I have two data frames from a data export today and yesterday and want to find out if was any update on the data. The export varies and I cannot just perform a simple compare like with
df3 = pd.concat([df1,df2]).drop_duplicates(keep=False)
Because it will give me the unique lines from both df.

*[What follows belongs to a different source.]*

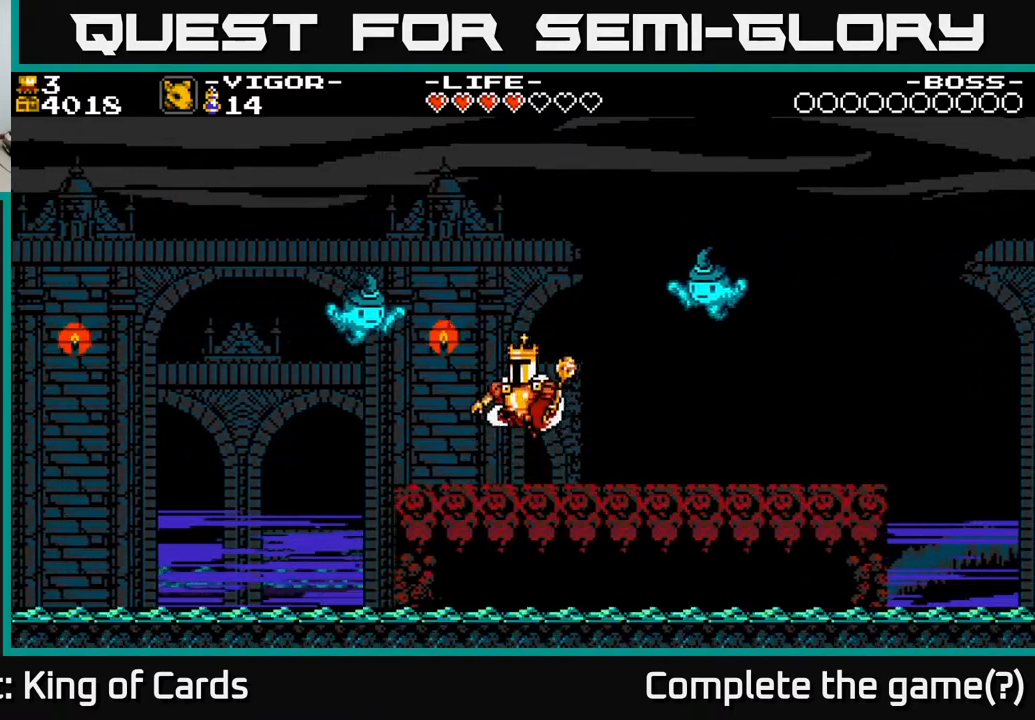
{"buttons": ["A", "X", "DPAD_RIGHT"], "events": [[100, "DPAD_RIGHT", "down"], [200, "X", "down"]]}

I need to find out if DF1 contains lines from DF2 that have different values. And I just want the rows from DF1 with the updates. The columns ID is the common identifier for rows in both DF. It is also unique in both df. But DF2 can contain more rows that DF1 and to make things worse the object type may differ as well. So for a proper compare both df should be converted to str only or the object type should be ignored for the compare.
data frame 1
id | name | last login | last order | total spent |
---|---|---|---|---|
1 | Sean | 1/1/2023 | 1/1/2023 | 432 |
2 | John | 1/1/2023 | 1/1/2023 | 98 |
3 | Jim | 1/1/2023 | 1/1/2023 | 123 |
data frame 2
id | name | last login | last order | total spent |
---|---|---|---|---|
1 | Sean | 1/1/2023 | 1/1/2023 | 432 |
2 | John | 1/6/2022 | 1/6/2022 | 2 |
3 | Jim | 1/1/2023 | 1/1/2023 | 123 |
4 | Joe | 7/8/2022 | 7/8/2022 | 1503 |
expected result:
id | name | last login | last order | total spent |
---|---|---|---|---|
2 | John | 1/1/2023 | 1/1/2023 | 98 |
I have tried to different ways to avoid looping thru the rows, but have not found a solution yet. Another hurdle is that pandas seems to keep changing the object type of columns while working with it(int become float, boolean become object), which make the compare even more difficult.
"Anti-merge" in pandas (Python) does not answer my question as it gives back unique lines from both data frames, not just df1. It is just a more complicated way for the method with concat I have in my question.